Meu relato será breve, tão breve quanto o tempo em que passei trabalhando com instrumentação cirúrgica.
Assim que concluí o curso nessa área, fui chamada para uma entrevista de emprego e consegui a vaga. O meu local de trabalho era excelente, ou melhor, aparentava ser. Funcionários muito competentes e dedicados e chefiados por um profissional primoroso, o doutor Hélio.
Doutor Hélio trabalhava há anos no hospital e era um homem respeitado por todos, mas sua aparência de velhinho simpático escondia uma pessoa perversa.
Lembro que na primeira semana de trabalho, Juliano, outro instrumentador; me orientou para que eu nunca aceitasse um convite de festas do doutor Hélio, pois se eu fosse uma vez, teria que ir em todas. Na minha ignorância, achei que era uma forma de dizer que as festas eram sensacionais.
No fim do ano, doutor Hélio organizou um amigo secreto pouco convencional. Cada convidado teve que levar uma bebida de no mínimo 40% de teor alcoólico e um instrumento de trabalho.
A festa foi numa sala do hospital que somente doutor Hélio tinha acesso.
Quando chegamos, bebemos três doses do whisky oferecido pelo anfitrião. Eu nunca tinha tomado esse tipo de bebida, mas eu tinha certeza que o sabor não era tão ruim.
Depois de beber, percebi meu corpo tomado por uma adrenalina que nunca senti antes. Fiquei agitada e logo, reparei que os outros funcionários convidados também estavam; não somente agitados, mas excitados, ansiosos.
Doutor Hélio descobriu a mesa de frios. O que eu pensei ser comida, na verdade era Juliano. Ele estava imobilizado, porém atento à tudo ao seu redor. O anfitrião disse em poucas palavras, que Juliano estava atrapalhando a tradição e por isso, deveria fazer parte do processo de união da equipe, sendo sacrificado pelos próprios colegas.

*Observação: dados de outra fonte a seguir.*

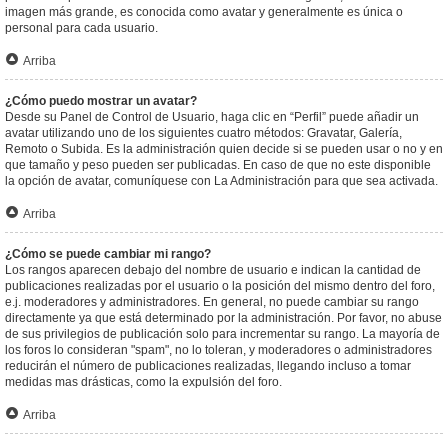
imagen más grande, es conocida como avatar y generalmente es única o
personal para cada usuario.
Arriba
¿Cómo puedo mostrar un avatar?
Desde su Panel de Control de Usuario, haga clic en “Perfil” puede añadir un
avatar utilizando uno de los siguientes cuatro métodos: Gravatar, Galería,
Remoto o Subida. Es la administración quien decide si se pueden usar o no y en
que tamaño y peso pueden ser publicadas. En caso de que no este disponible
la opción de avatar, comuníquese con La Administración para que sea activada.
Arriba
¿Cómo se puede cambiar mi rango?
Los rangos aparecen debajo del nombre de usuario e indican la cantidad de
publicaciones realizadas por el usuario o la posición del mismo dentro del foro,
e.j. moderadores y administradores. En general, no puede cambiar su rango
directamente ya que está determinado por la administración. Por favor, no abuse
de sus privilegios de publicación solo para incrementar su rango. La mayoría de
los foros lo consideran "spam", no lo toleran, y moderadores o administradores
reducirán el número de publicaciones realizadas, llegando incluso a tomar
medidas mas drásticas, como la expulsión del foro.
Arriba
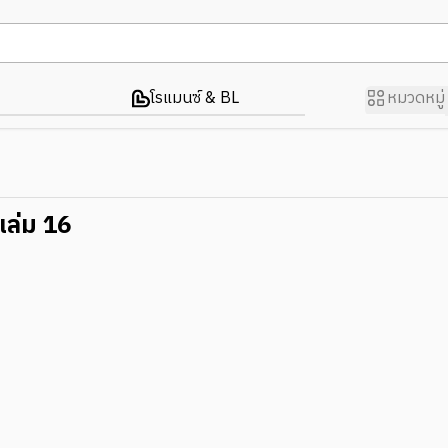
โรแมนซ์ & BL
หมวดหมู่
 เล่ม 16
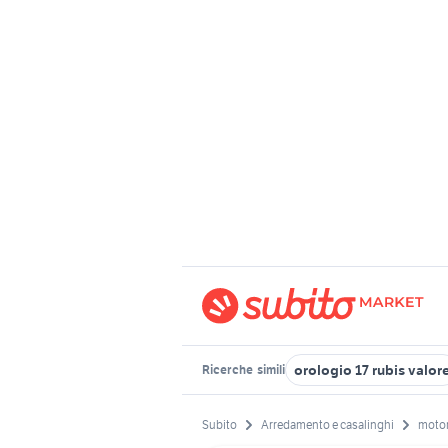
orologio 17 rubis valor
Ricerche
simili
Subito
Arredamento e casalinghi
motor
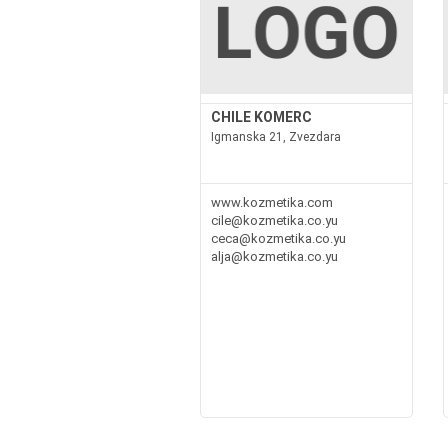
CHILE KOMERC
Igmanska 21, Zvezdara
www.kozmetika.com
cile@kozmetika.co.yu
ceca@kozmetika.co.yu
alja@kozmetika.co.yu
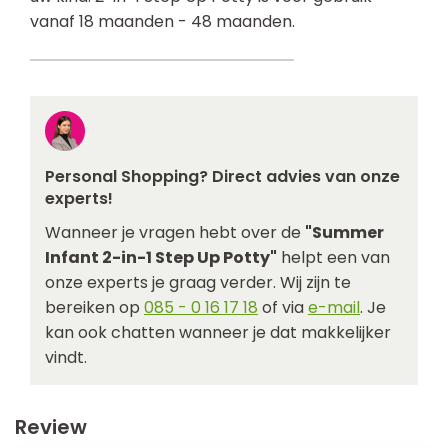
vanaf 18 maanden - 48 maanden.
Personal Shopping? Direct advies van onze
experts!
Wanneer je vragen hebt over de
"Summer
Infant 2-in-1 Step Up Potty"
helpt een van
onze experts je graag verder. Wij zijn te
bereiken op
085 - 0 16 17 18
of via
e-mail
. Je
kan ook chatten wanneer je dat makkelijker
vindt.
Review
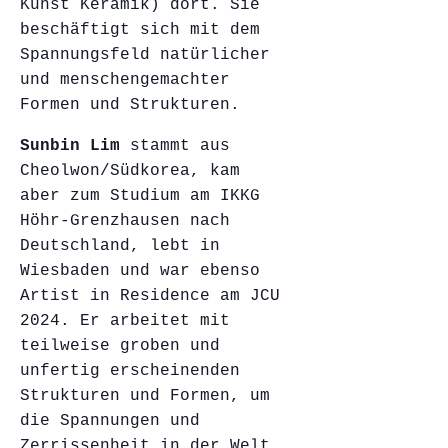
Kunst Keramik) dort. Sie
beschäftigt sich mit dem
Spannungsfeld natürlicher
und menschengemachter
Formen und Strukturen.
Sunbin Lim
stammt aus
Cheolwon/Südkorea, kam
aber zum Studium am IKKG
Höhr-Grenzhausen nach
Deutschland, lebt in
Wiesbaden und war ebenso
Artist in Residence am JCU
2024. Er arbeitet mit
teilweise groben und
unfertig erscheinenden
Strukturen und Formen, um
die Spannungen und
Zerrissenheit in der Welt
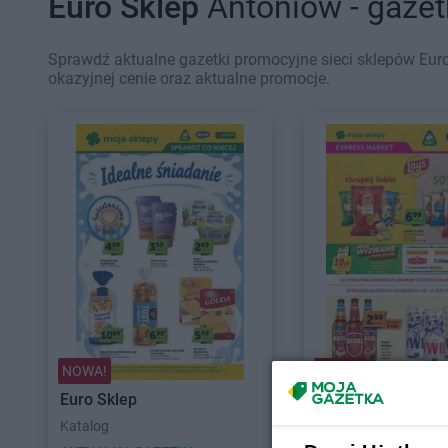
Euro Sklep
Antoniów - gazet
Sprawdź aktualne gazetki promocyjne sieci sklepów Euro
okazyjnej cenie oraz aktualne promocje.
NOWA!
NOWA!
Euro Sklep
Euro Sklep
Katalog
Express market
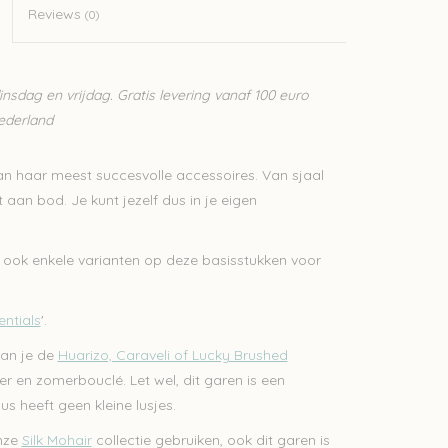
Reviews
(0)
sdag en vrijdag. Gratis levering vanaf 100 euro
Nederland
van haar meest succesvolle accessoires. Van sjaal
 aan bod. Je kunt jezelf dus in je eigen
e ook enkele varianten op deze basisstukken voor
entials
'.
kan je de
Huarizo, Caraveli of Lucky Brushed
r en zomerbouclé. Let wel, dit garen is een
s heeft geen kleine lusjes.
onze
Silk Mohair
collectie gebruiken, ook dit garen is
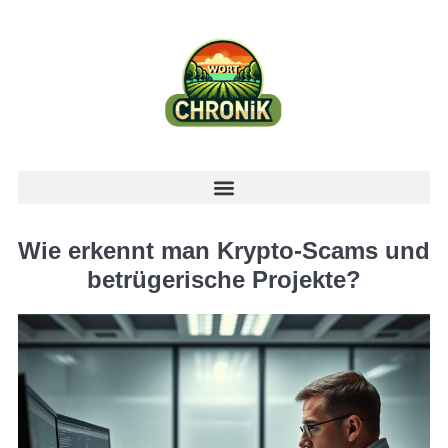
Wie erkennt man Krypto-Scams und
betrügerische Projekte?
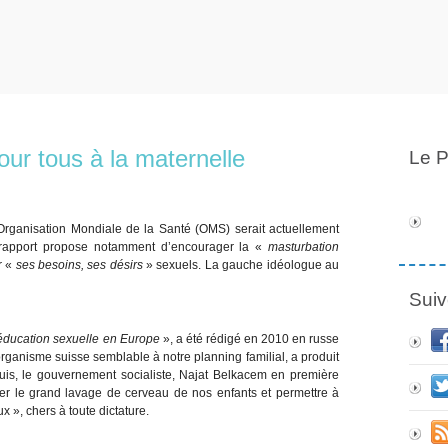
ur tous à la maternelle
Le P
Organisation Mondiale de la Santé (OMS) serait actuellement
 rapport propose notamment d’encourager la «
masturbation
r «
ses besoins, ses désirs
» sexuels. La gauche idéologue au
Suiv
’éducation sexuelle en Europe
», a été rédigé en 2010 en russe
organisme suisse semblable à notre planning familial, a produit
uis, le gouvernement socialiste, Najat Belkacem en première
er le grand lavage de cerveau de nos enfants et permettre à
 », chers à toute dictature.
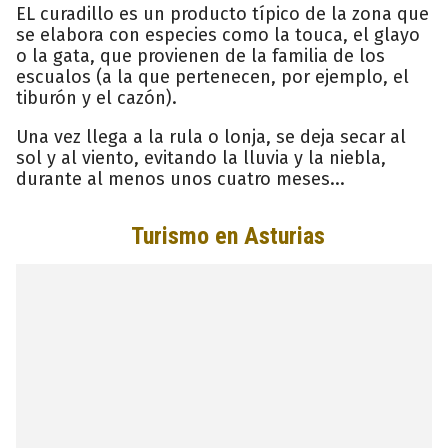
EL curadillo es un producto típico de la zona que
se elabora con especies como la touca, el glayo
o la gata, que provienen de la familia de los
escualos (a la que pertenecen, por ejemplo, el
tiburón y el cazón).
Una vez llega a la rula o lonja, se deja secar al
sol y al viento, evitando la lluvia y la niebla,
durante al menos unos cuatro meses...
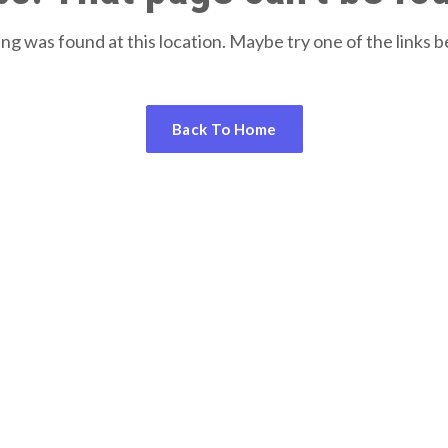
hing was found at this location. Maybe try one of the links 
Back To Home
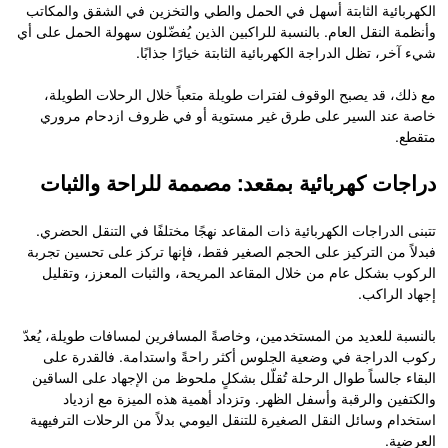
الكهربائية الثابتة أسهل في الحمل والطي والتخزين في الشقق والمكاتب
وأنظمة النقل العام. بالنسبة للراكبين الذين يُفضّلون سهولة الحمل على أي
شيء آخر، تظل الدراجة الكهربائية الثابتة خيارًا جذابًا.
مع ذلك، قد يصبح الوقوف لفترات طويلة متعباً خلال الرحلات الطويلة،
خاصة عند السير على طرق غير مستوية أو في ظروف ازدحام مروري
متقطع.
دراجات كهربائية بمقعد: مصممة للراحة والثبات
تتبنى الدراجات الكهربائية ذات المقاعد نهجًا مختلفًا في التنقل الحضري.
فبدلاً من التركيز على الحجم الصغير فقط، فإنها تركز على تحسين تجربة
الركوب بشكل عام من خلال المقاعد المريحة، والثبات المعزز، وتقليل
إجهاد الراكب.
بالنسبة للعديد من المستخدمين، وخاصةً المسافرين لمسافات طويلة، يُعدّ
ركوب الدراجة في وضعية الجلوس أكثر راحةً واستدامة. فالقدرة على
البقاء جالساً طوال الرحلة تُقلّل بشكلٍ ملحوظ من الإجهاد على الساقين
والكتفين والرقبة وأسفل الظهر. وتزداد أهمية هذه الميزة مع ازدياد
استخدام وسائل النقل الصغيرة للتنقل اليومي بدلاً من الرحلات الترفيهية
العرضية.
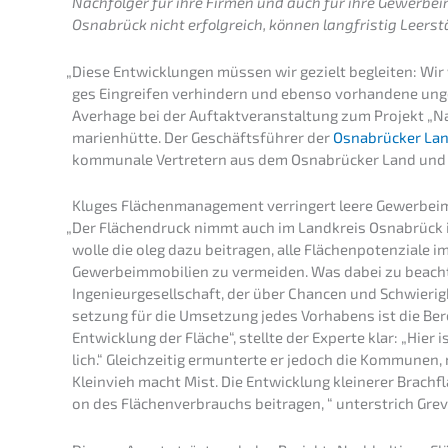
Nachfol­ger für ihre Firmen und auch für ihre Gewer­be­im­
Osnabrück nicht erfolg­reich, können langfris­tig Leers
„
Diese Entwick­lun­gen müssen wir gezielt beglei­ten: Wir w
ges Eingrei­fen verhin­dern und ebenso vorhan­de­ne ungen
Averha­ge bei der Auftakt­ver­an­stal­tung zum Projekt „N
ma­ri­en­hüt­te. Der Geschäfts­füh­rer der
Osnabrü­cker Land
kommu­na­le Vertre­tern aus dem Osnabrü­cker Land und
Kluges Flächen­ma­nage­ment verrin­gert leere Gewerbe
„
Der Flächen­druck nimmt auch im Landkreis Osnabrück im
wolle die oleg dazu beitra­gen, alle Flächen­po­ten­zia­l
Gewer­be­im­mo­bi­li­en zu vermei­den. Was dabei zu beach­
Ingenieur­ge­sell­schaft, der über Chancen und Schwie­rig­ke
set­zung für die Umset­zung jedes Vorha­bens ist die Berei
Entwick­lung der Fläche“, stell­te der Exper­te klar: „Hier 
lich.“ Gleich­zei­tig ermun­ter­te er jedoch die Kommu­ne
Klein­vieh macht Mist. Die Entwick­lung kleine­rer Brach­f
on des Flächen­ver­brauchs beitra­gen, “ unter­strich Grev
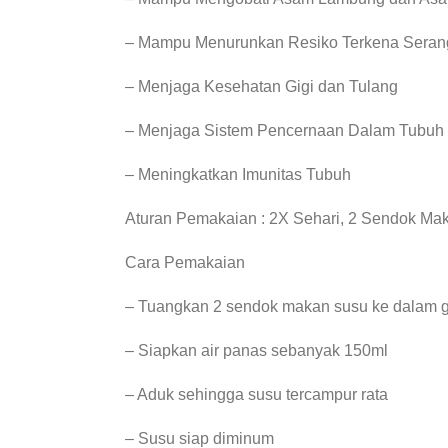
– Mampu Menurunkan Resiko Terkena Serang
– Menjaga Kesehatan Gigi dan Tulang
– Menjaga Sistem Pencernaan Dalam Tubuh
– Meningkatkan Imunitas Tubuh
Aturan Pemakaian : 2X Sehari, 2 Sendok Ma
Cara Pemakaian
– Tuangkan 2 sendok makan susu ke dalam 
– Siapkan air panas sebanyak 150ml
– Aduk sehingga susu tercampur rata
– Susu siap diminum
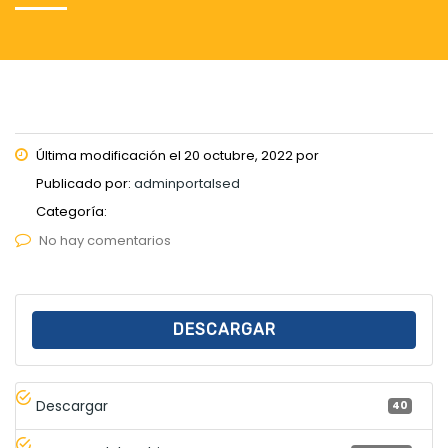
Última modificación el 20 octubre, 2022 por
Publicado por:
adminportalsed
Categoría:
No hay comentarios
DESCARGAR
Descargar
40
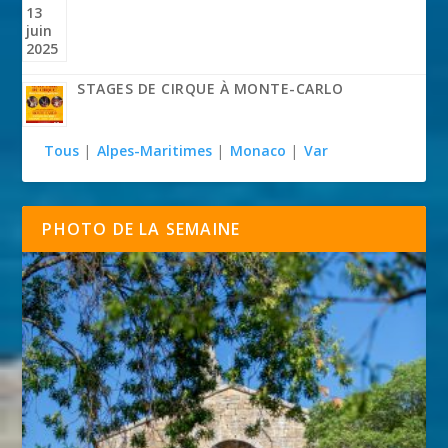
STAGES DE CIRQUE À MONTE-CARLO
Tous
|
Alpes-Maritimes
|
Monaco
|
Var
PHOTO DE LA SEMAINE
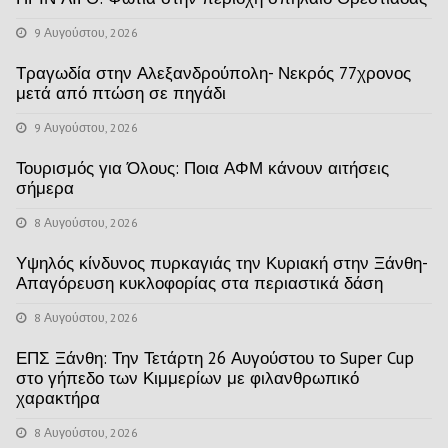
9 Αυγούστου, 2026
Τραγωδία στην Αλεξανδρούπολη- Νεκρός 77χρονος
μετά από πτώση σε πηγάδι
9 Αυγούστου, 2026
Τουρισμός για Όλους: Ποια ΑΦΜ κάνουν αιτήσεις
σήμερα
8 Αυγούστου, 2026
Υψηλός κίνδυνος πυρκαγιάς την Κυριακή στην Ξάνθη-
Απαγόρευση κυκλοφορίας στα περιαστικά δάση
8 Αυγούστου, 2026
ΕΠΣ Ξάνθη: Την Τετάρτη 26 Αυγούστου το Super Cup
στο γήπεδο των Κιμμερίων με φιλανθρωπικό
χαρακτήρα
8 Αυγούστου, 2026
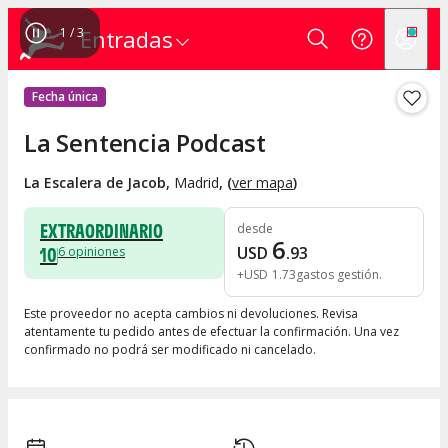
1
/
3
Entradas
Fecha única
La Sentencia Podcast
La Escalera de Jacob
,
Madrid
, (
ver mapa
)
EXTRAORDINARIO
desde
6
10
USD
.
93
6
opiniones
+
USD
1
.
73
gastos gestión
Este proveedor no acepta cambios ni devoluciones. Revisa
atentamente tu pedido antes de efectuar la confirmación. Una vez
confirmado no podrá ser modificado ni cancelado.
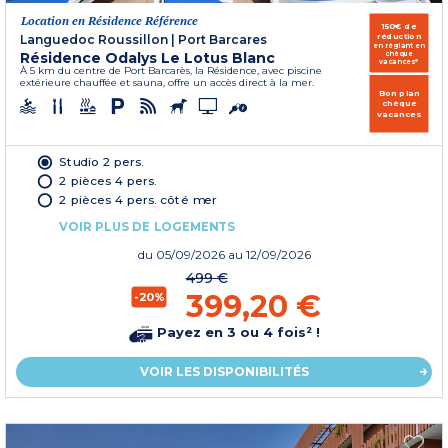
Location en Résidence Référence
150€ de
réduction
Languedoc Roussillon
|
Port Barcares
en réglant en
Résidence Odalys Le Lotus Blanc
chèque
vacances*
À 5 km du centre de Port Barcarès, la Résidence, avec piscine
extérieure chauffée et sauna, offre un accès direct à la mer.
Bon plan
chèque
vacances
Studio 2 pers.
2 pièces 4 pers.
2 pièces 4 pers. côté mer
VOIR PLUS DE LOGEMENTS
du
05/09/2026
au 12/09/2026
499 €
399,20 €
-20%
Payez en 3 ou 4 fois² !
VOIR LES DISPONIBILITÉS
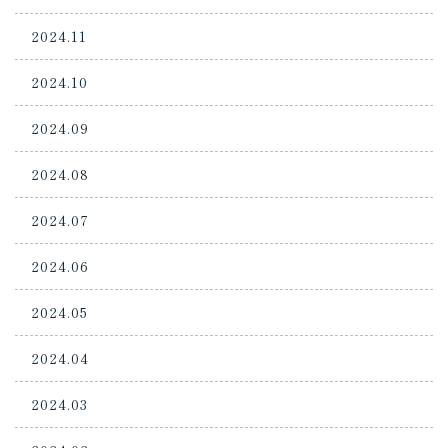
2024.11
2024.10
2024.09
2024.08
2024.07
2024.06
2024.05
2024.04
2024.03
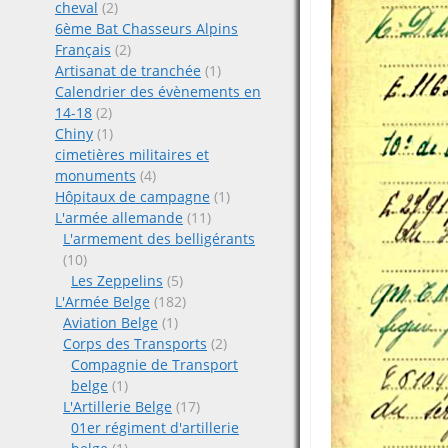
cheval
(2)
6ème Bat Chasseurs Alpins
Français
(2)
Artisanat de tranchée
(1)
Calendrier des évènements en
14-18
(2)
Chiny
(1)
cimetières militaires et
monuments
(4)
Hôpitaux de campagne
(1)
L'armée allemande
(11)
L'armement des belligérants
(10)
Les Zeppelins
(5)
L'Armée Belge
(182)
Aviation Belge
(1)
Corps des Transports
(2)
Compagnie de Transport
belge
(1)
L'Artillerie Belge
(17)
01er régiment d'artillerie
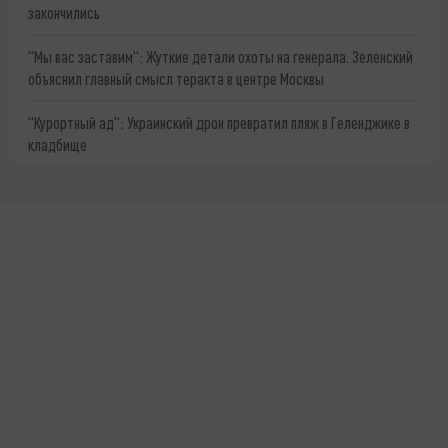
закончились
"Мы вас заставим": Жуткие детали охоты на генерала. Зеленский
объяснил главный смысл теракта в центре Москвы
"Курортный ад": Украинский дрон превратил пляж в Геленджике в
кладбище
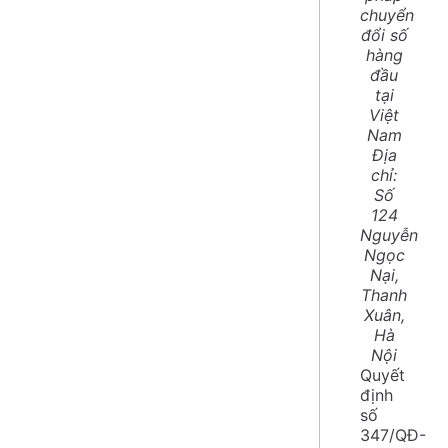
chuyển
đổi số
hàng
đầu
tại
Việt
Nam
Địa
chỉ:
Số
124
Nguyễn
Ngọc
Nại,
Thanh
Xuân,
Hà
Nội
Quyết
định
số
347/QĐ-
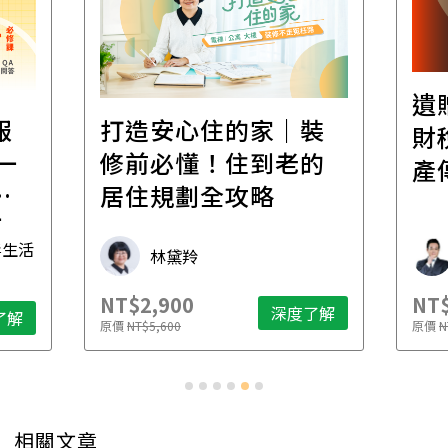
遺
報
打造安心住的家｜裝
財
一
修前必懂！住到老的
產
一
居住規劃全攻略
先
毒生活
林黛羚
NT$2,900
NT$
深度了解
了解
原價
NT$5,600
原價
N
相關文章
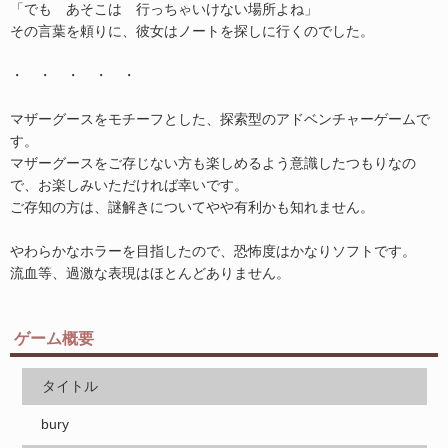
「でも あそこは 行っちゃいけない場所よね」
その言葉を頼りに、彼女はノートを探しに行くのでした。
・ ・ ・ ・ ・
マザーグースをモチーフとした、探索型のアドベンチャーゲームで
す。
マザーグースをご存じない方も楽しめるよう意識したつもりなの
で、お楽しみいただければ幸いです。
ご存知の方は、謎解きについてやや有利かも知れません。
やわらかなホラーを目指したので、恐怖度はかなりソフトです。
流血等、過激な表現はほとんどありません。
ゲーム概要
タイトル
bury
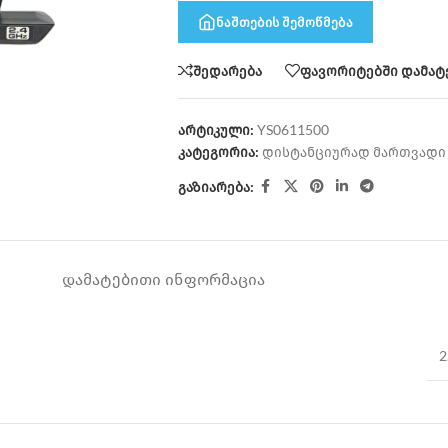
ნაშთების შემოწმება
შედარება
ფავორიტებში დამატ
არტიკული:
YS0611500
კატეგორია:
დისტანციურად მართვადი 
გაზიარება:
ᲓᲐᲛᲐᲢᲔᲑᲘᲗᲘ ᲘᲜᲤᲝᲠᲛᲐᲪᲘᲐ
2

Aos poucos, comecei a entender que as festas realizadas pelo doutor Hélio, na verdade eram rituais. Ele usava pacientes à beira da morte para se divertir e para “capacitar” seus funcionários. Juliano queria acabar com isso. Tentou denunciar as festas ao diretor do hospital, mas ele já sabia de tudo e contou à Hélio.
Ao comando do anfitrião, os funcionários começaram o ritual. Dilacelaram a pele do meu amigo, que apesar de imobilizado, sentia tudo. Eu não sabia o que fazer. Todos os funcionários estavam com seus instrumentos de trabalho, exceto doutor Hélio, que estava com uma faca de açougueiro.
A bebida estava me afetando, mas precisava tirar meu amigo. Então, avancei no doutor com meu bisturi. Assim que o perfurei, um grito ecoou na sala. Era Juliano, desesperado, pois acabara me ver sendo retalhada enquanto tentava salvar sua vida.